Model id the agent runs, mapped to ax-prover’s provider:model string. Default "claude-opus-4-8".

effortstr

Reasoning-effort level, mapped to each provider’s knob. Default "high".

max_iterationsint, optional

Cap on ax-prover’s proposer->builder->reviewer loop. None (default) keeps ax-prover’s own default (50).

provider_api_keystr, optional

The selected provider’s API key, forwarded under its canonical env var (ANTHROPIC_API_KEY / OPENAI_API_KEY / …). None (default) reads that env var from the host; resolution fails if neither is set.

Examples

>>> from open_atp.harness import AxProverHarness
>>> harness = AxProverHarness()
>>> harness.name
'axprover'
>>> harness.model
'claude-opus-4-8'

With the provider key supplied explicitly, agent_auth() forwards it under the provider’s canonical env var without reading the host environment:

>>> harness = AxProverHarness(provider_api_key="sk-fake")
>>> harness.agent_auth().env
{'ANTHROPIC_API_KEY': 'sk-fake'}
collect_logs(wd: Path, logs_dir: Path) None[source]

Move this harness’s rich log files out of wd into logs_dir.

The streamed event JSONL the prover captures from stdout is the agent’s transcript for every CLI harness, so the default does nothing. Harnesses that also drop a richer record inside the workdir (Vibe’s session log, ax-prover’s per-target logs) override this to relocate those files – so download_wd stays the proof project and download_logs carries the full record. Called after parse_result() (which may read those files for cost), so moving them is safe.

Parameters:
wdpathlib.Path

The agent working directory rich log files are moved out of.

logs_dirpathlib.Path

The run’s log directory the files are relocated into.

parse_result(lines: list[str]) HarnessRunResult[source]

Parse the agent’s streamed JSON lines into a HarnessRunResult.

Parameters:
lineslist[str]

The agent’s streamed stdout, one JSON object per line.

Returns:
HarnessRunResult

Token totals, cost, and stop metadata parsed from the stream.

stage_wd(wd: Path) None[source]

Populate wd with the harness’s launch script.

Everything the harness itself owns – not the skills list (the prover stages it via stage_skills()) and not the prompt (the prover and task own it, written via write_prompt()). Subclasses that need more (Vibe’s VIBE_HOME, ax-prover’s per-target setup) override and call super().stage_wd.

Parameters:
wdpathlib.Path

The agent working directory to populate; must already exist.

Raises:
RuntimeError

If wd does not exist.

Pricing

open_atp.harness.cost.compute_cost_usd(model: str, input_tokens: int, output_tokens: int) float | None[source]

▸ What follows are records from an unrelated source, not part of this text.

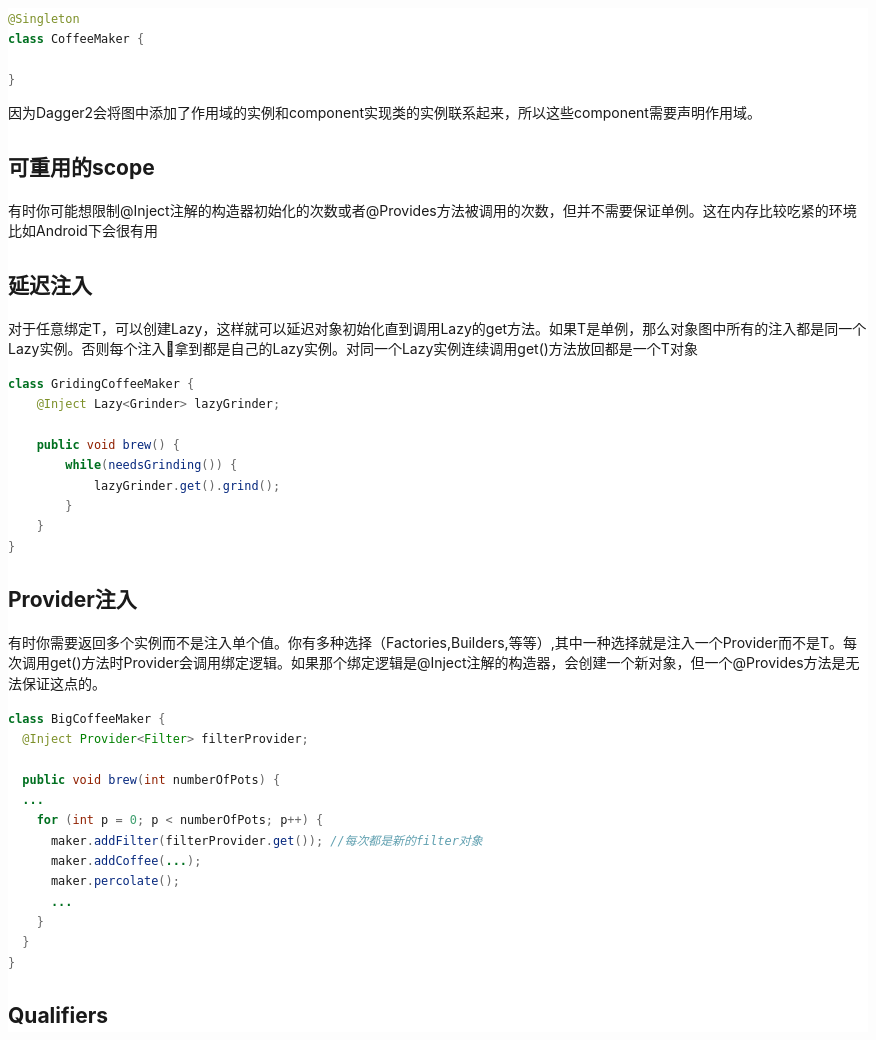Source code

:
 ```java
@Singleton
class CoffeeMaker {

}
```

因为Dagger2会将图中添加了作用域的实例和component实现类的实例联系起来，所以这些component需要声明作用域。

## 可重用的scope

有时你可能想限制@Inject注解的构造器初始化的次数或者@Provides方法被调用的次数，但并不需要保证单例。这在内存比较吃紧的环境比如Android下会很有用

## 延迟注入

对于任意绑定T，可以创建Lazy，这样就可以延迟对象初始化直到调用Lazy的get方法。如果T是单例，那么对象图中所有的注入都是同一个Lazy实例。否则每个注入拿到都是自己的Lazy实例。对同一个Lazy实例连续调用get()方法放回都是一个T对象

```java
class GridingCoffeeMaker {
    @Inject Lazy<Grinder> lazyGrinder;

    public void brew() {
        while(needsGrinding()) {
            lazyGrinder.get().grind();
        }
    }
}
```

## Provider注入

有时你需要返回多个实例而不是注入单个值。你有多种选择（Factories,Builders,等等）,其中一种选择就是注入一个Provider而不是T。每次调用get()方法时Provider会调用绑定逻辑。如果那个绑定逻辑是@Inject注解的构造器，会创建一个新对象，但一个@Provides方法是无法保证这点的。

```java
class BigCoffeeMaker {
  @Inject Provider<Filter> filterProvider;

  public void brew(int numberOfPots) {
  ...
    for (int p = 0; p < numberOfPots; p++) {
      maker.addFilter(filterProvider.get()); //每次都是新的filter对象
      maker.addCoffee(...);
      maker.percolate();
      ...
    }
  }
}
```

## Qualifiers
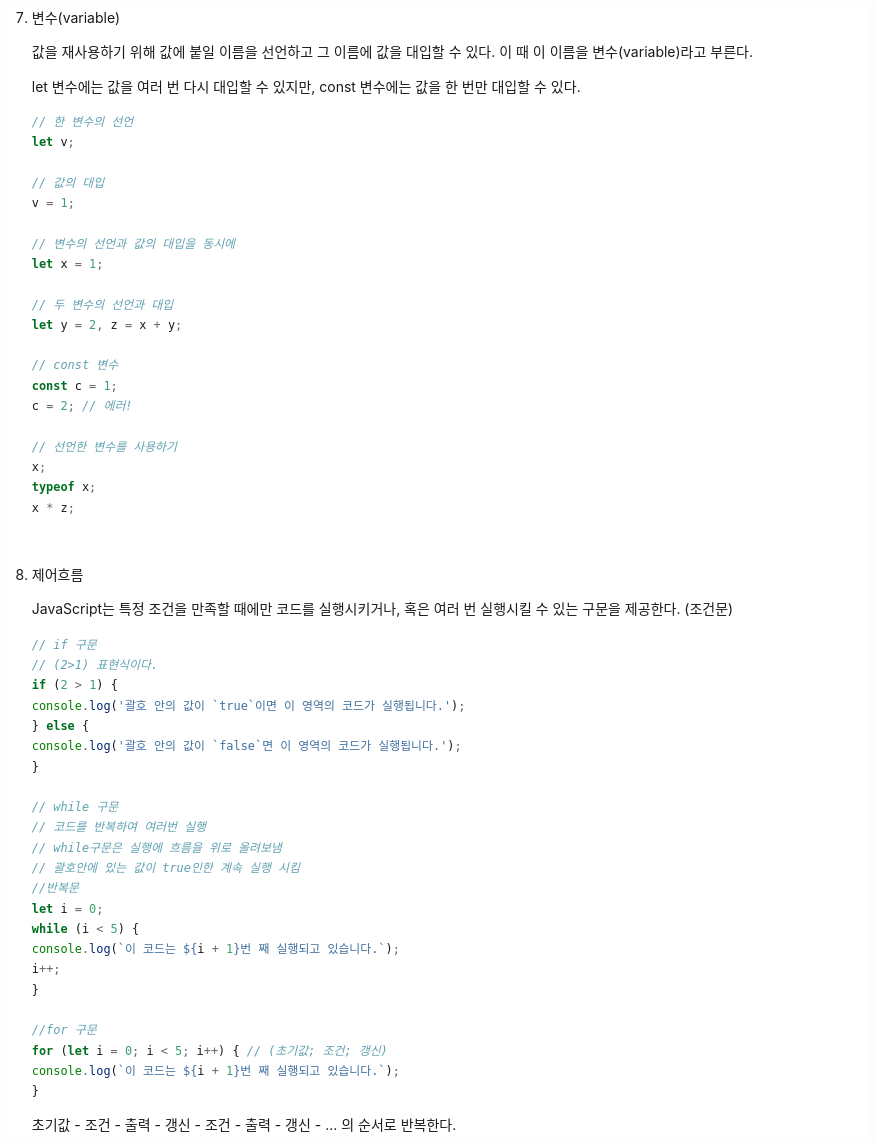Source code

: 7. 변수(variable)

    값을 재사용하기 위해 값에 붙일 이름을 선언하고 그 이름에 값을 대입할 수 있다. 이 때 이 이름을 변수(variable)라고 부른다.

    let 변수에는 값을 여러 번 다시 대입할 수 있지만, const 변수에는 값을 한 번만 대입할 수 있다.

    ```javascript
    // 한 변수의 선언
    let v;

    // 값의 대입
    v = 1;

    // 변수의 선언과 값의 대입을 동시에
    let x = 1;

    // 두 변수의 선언과 대입
    let y = 2, z = x + y;

    // const 변수
    const c = 1;
    c = 2; // 에러!

    // 선언한 변수를 사용하기
    x;
    typeof x;
    x * z;
    ```

<br>

8. 제어흐름

    JavaScript는 특정 조건을 만족할 때에만 코드를 실행시키거나, 혹은 여러 번 실행시킬 수 있는 구문을 제공한다. (조건문)

    ```javascript
    // if 구문
    // (2>1) 표현식이다.
    if (2 > 1) {
    console.log('괄호 안의 값이 `true`이면 이 영역의 코드가 실행됩니다.');
    } else {
    console.log('괄호 안의 값이 `false`면 이 영역의 코드가 실행됩니다.');
    }

    // while 구문
    // 코드를 반복하여 여러번 실행
    // while구문은 실행에 흐름을 위로 올려보냄 
    // 괄호안에 있는 값이 true인한 계속 실행 시킴 
    //반복문
    let i = 0;
    while (i < 5) {
    console.log(`이 코드는 ${i + 1}번 째 실행되고 있습니다.`);
    i++;
    }

    //for 구문
    for (let i = 0; i < 5; i++) { // (초기값; 조건; 갱신)
    console.log(`이 코드는 ${i + 1}번 째 실행되고 있습니다.`);
    }
    ```
    초기값 - 조건 - 출력 - 갱신 - 조건 - 출력 - 갱신 - ... 의 순서로 반복한다.
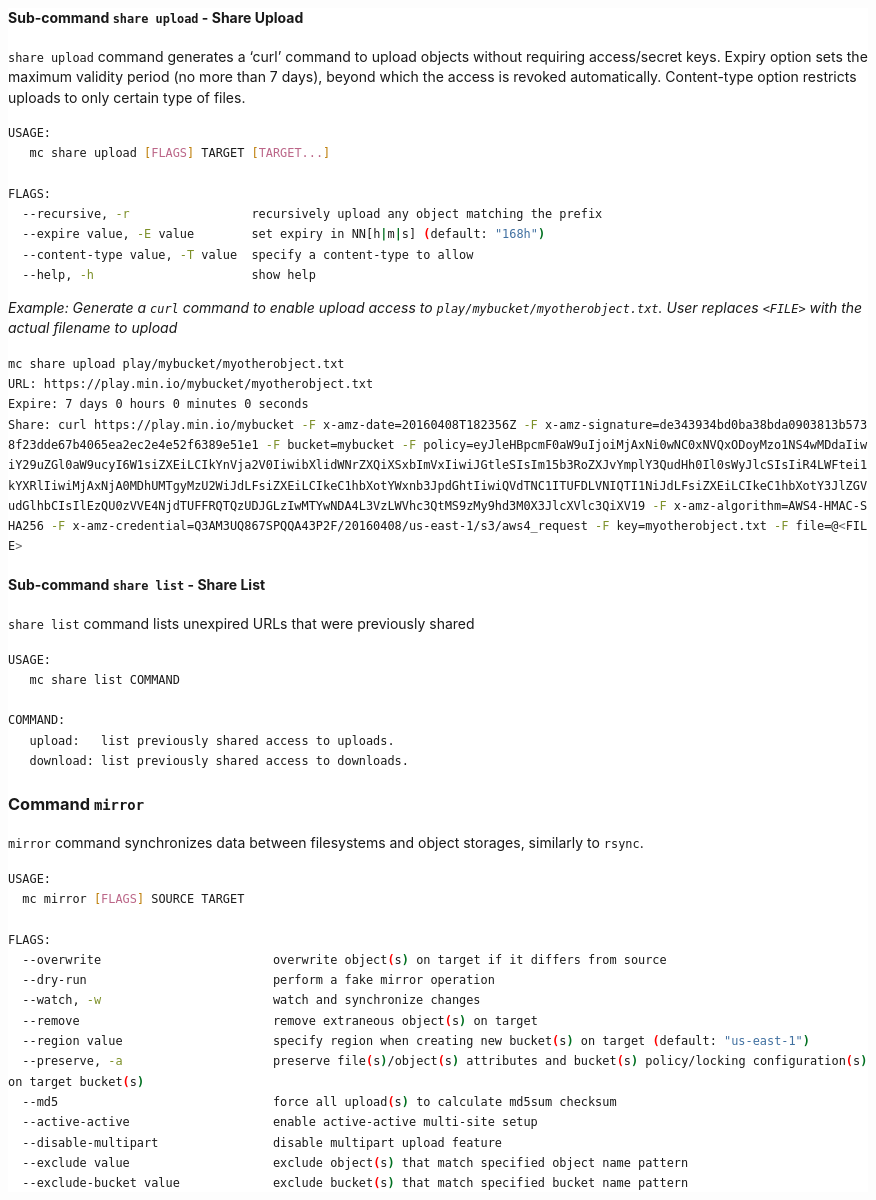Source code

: #### Sub-command `share upload` - Share Upload
`share upload` command generates a ‘curl’ command to upload objects without requiring access/secret keys. Expiry option sets the maximum validity period (no more than 7 days), beyond which the access is revoked automatically. Content-type option restricts uploads to only certain type of files.

```sh
USAGE:
   mc share upload [FLAGS] TARGET [TARGET...]

FLAGS:
  --recursive, -r                 recursively upload any object matching the prefix
  --expire value, -E value        set expiry in NN[h|m|s] (default: "168h")
  --content-type value, -T value  specify a content-type to allow
  --help, -h                      show help
```

*Example: Generate a `curl` command to enable upload access to `play/mybucket/myotherobject.txt`. User replaces `<FILE>` with the actual filename to upload*

```sh
mc share upload play/mybucket/myotherobject.txt
URL: https://play.min.io/mybucket/myotherobject.txt
Expire: 7 days 0 hours 0 minutes 0 seconds
Share: curl https://play.min.io/mybucket -F x-amz-date=20160408T182356Z -F x-amz-signature=de343934bd0ba38bda0903813b5738f23dde67b4065ea2ec2e4e52f6389e51e1 -F bucket=mybucket -F policy=eyJleHBpcmF0aW9uIjoiMjAxNi0wNC0xNVQxODoyMzo1NS4wMDdaIiwiY29uZGl0aW9ucyI6W1siZXEiLCIkYnVja2V0IiwibXlidWNrZXQiXSxbImVxIiwiJGtleSIsIm15b3RoZXJvYmplY3QudHh0Il0sWyJlcSIsIiR4LWFtei1kYXRlIiwiMjAxNjA0MDhUMTgyMzU2WiJdLFsiZXEiLCIkeC1hbXotYWxnb3JpdGhtIiwiQVdTNC1ITUFDLVNIQTI1NiJdLFsiZXEiLCIkeC1hbXotY3JlZGVudGlhbCIsIlEzQU0zVVE4NjdTUFFRQTQzUDJGLzIwMTYwNDA4L3VzLWVhc3QtMS9zMy9hd3M0X3JlcXVlc3QiXV19 -F x-amz-algorithm=AWS4-HMAC-SHA256 -F x-amz-credential=Q3AM3UQ867SPQQA43P2F/20160408/us-east-1/s3/aws4_request -F key=myotherobject.txt -F file=@<FILE>
```

#### Sub-command `share list` - Share List
`share list` command lists unexpired URLs that were previously shared

```sh
USAGE:
   mc share list COMMAND

COMMAND:
   upload:   list previously shared access to uploads.
   download: list previously shared access to downloads.
```

<a name="mirror"></a>
### Command `mirror`
`mirror` command synchronizes data between filesystems and object storages, similarly to `rsync`.

```sh
USAGE:
  mc mirror [FLAGS] SOURCE TARGET

FLAGS:
  --overwrite                        overwrite object(s) on target if it differs from source
  --dry-run                          perform a fake mirror operation
  --watch, -w                        watch and synchronize changes
  --remove                           remove extraneous object(s) on target
  --region value                     specify region when creating new bucket(s) on target (default: "us-east-1")
  --preserve, -a                     preserve file(s)/object(s) attributes and bucket(s) policy/locking configuration(s) on target bucket(s)
  --md5                              force all upload(s) to calculate md5sum checksum
  --active-active                    enable active-active multi-site setup
  --disable-multipart                disable multipart upload feature
  --exclude value                    exclude object(s) that match specified object name pattern
  --exclude-bucket value             exclude bucket(s) that match specified bucket name pattern
```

Estimate the USD cost of a run from token counts.

Returns None when model is absent from COST_PER_MTOK.

open_atp.harness.cost.COST_PER_MTOK: dict[str, tuple[float, float]] = {'claude-fable-5': (10.0, 50.0), 'claude-haiku-4-5': (1.0, 5.0), 'claude-opus-4-6': (5.0, 25.0), 'claude-opus-4-7': (5.0, 25.0), 'claude-opus-4-8': (5.0, 25.0), 'claude-sonnet-4-5': (3.0, 15.0), 'claude-sonnet-4-6': (3.0, 15.0), 'deepseek-v4-flash': (0.14, 0.28), 'deepseek-v4-pro': (1.74, 3.48), 'gemini-3.1-pro-preview': (2.0, 12.0), 'gpt-4.1': (2.0, 8.0), 'gpt-4o': (2.5, 10.0), 'gpt-4o-mini': (0.15, 0.6), 'gpt-5.4': (2.5, 15.0), 'gpt-5.4-mini': (0.75, 4.5), 'gpt-5.4-nano': (0.2, 1.25), 'gpt-5.4-pro': (15.0, 120.0), 'gpt-5.5': (5.0, 30.0)}

Cost per million tokens, as (input, output).